Le salon professionnel est le point culminant du réseautage pendant un congrès. Les visites des kiosques offrent une manière structurée d’en apprendre plus sur des organisations, des produits et des services. L’aspect commercial d’un rassemblement est une occasion de soutenir les fournisseurs autochtones locaux et, aussi, de discuter avec des habitants de l’endroit qui ne sont pas des participants à la conférence.

Conclusion

Les collectivités ont des besoins distincts dont la gestion nécessite des experts de la collectivité. Toutefois, la reconnaissance et le soutien mutuels au moyen du réseautage peuvent faciliter le voyage, nourrir l’esprit et tracer de nouveaux chemins. Même si une relation ne se solde pas par le partage des ressources ou par la collaboration sur un projet, la résilience demeure un résultat positif.

L’expérience récente du FHMPN avec le rassemblement de professionnels financiers, d’administrateurs et de dirigeants autochtones au congrès de l’AFOA a fourni des occasions de réseautage, d’apprentissage et de perfectionnement professionnel. Nous nous réjouissons à l’idée de vous rencontrer à de futurs congrès.

Possibilités

Beaucoup de congrès dirigés par des Autochtones sont dédiés à des enjeux particuliers, comme l’éducation, les enfants, la santé et le logement. Voici quelques organisations qui offrent une portée plus large, axée sur le leadership, les partenariats et le réseautage. Abonnez-vous pour recevoir leurs bulletins. Il s’agit de la meilleure façon d’être avisé des occasions à venir.

Selon le Forward Summit, ses congrès rassemblent les meilleurs dirigeants commerciaux et communautaires autochtones et non autochtones. Commodément tenu dans plusieurs régions, le Forward Summit offre la chance de rencontrer des « preneurs de décisions d’une gamme d’industries, alors que nous traçons collectivement une nouvelle voie dans l’avenir du leadership et de l’innovation. »

Le Conseil canadien pour l’entreprise autochtone (CCEA) est une organisation autochtone à but non lucratif qui tient cinq événements de remise de prix annuels. Ces événements rassemblent des dirigeants commerciaux et communautaires autochtones et non autochtones pour réseauter, échanger des idées et participer aux conversations plus vastes concernant l’économie autochtone. Le CCEA décrit ses événements comme des lieux propices « à l’échange de pratiques exemplaires, à l’exploration de solutions aux défis commerciaux d’aujourd’hui, ainsi qu’à la création de nouvelles possibilités ».

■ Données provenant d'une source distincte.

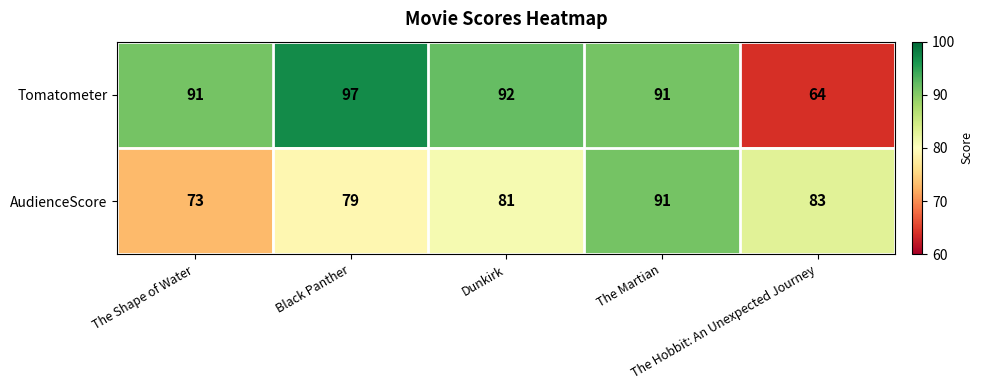

Which series has the widest spread of values?

Tomatometer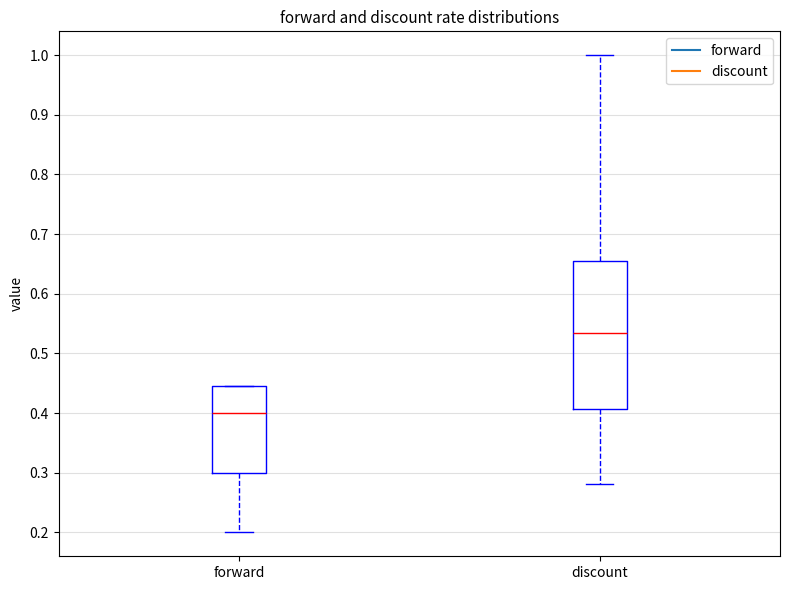

Reading left to right, read every box against the y-axis: the position of its median line, the range the box covers, and the ends of its whiskers. The values are not printed on the chart, so give them approximately, as read against the axis.

forward: median 0.40, box 0.30 to 0.45, whiskers 0.20 to 0.45
discount: median 0.53, box 0.41 to 0.65, whiskers 0.28 to 1.00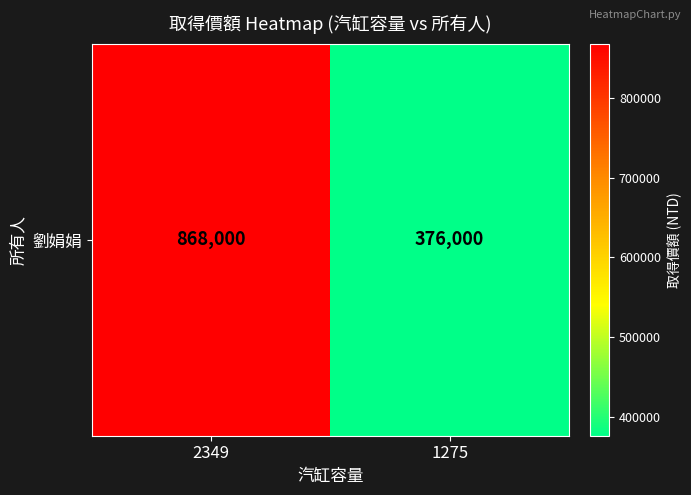

Rank the categories by value from highest to lowest.

2349, 1275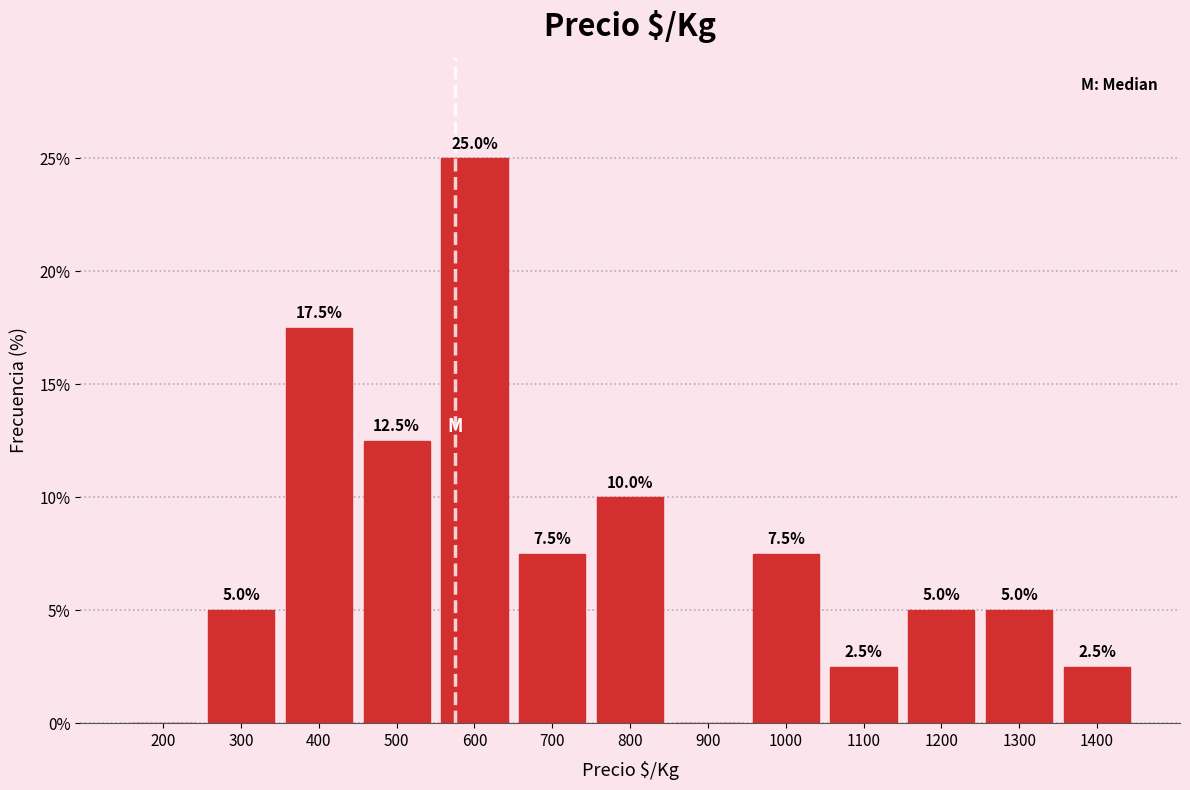

Reading right to left, transcribe all the data shown in this chart.

1400=2.5	1300=5.0	1200=5.0	1100=2.5	1000=7.5	900=0.0	800=10.0	700=7.5	600=25.0	500=12.5	400=17.5	300=5.0	200=0.0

L’International Funders for Indigenous Peoples (IFIP), une communauté internationale de bailleurs de fonds, a organisé quatre congrès internationaux, dont un sommet dans la ville de New York. Dans le cadre de ces congrès, de principaux dirigeants autochtones, membres de l’IFIP et fournisseurs de subventions visionnaires se réunissent pour discuter des questions les plus importantes dans le domaine, comme les femmes autochtones, les changements climatiques ou la décolonisation de la philanthropie, ce que des participants ont décrit comme des discussions « critiques » et ayant « changé leurs perspectives et leur mode de fonctionnement ».

L’Assemblée des Premières Nations tient des rassemblements nationaux annuels sur différents sujets pertinents au leadership des Premières Nations, notamment le commerce, les femmes dans le leadership et la gestion des actifs. Voyez ce qui s’en vient ici et inscrivez le gala hivernal annuel, qui aura lieu en début décembre, à votre calendrier.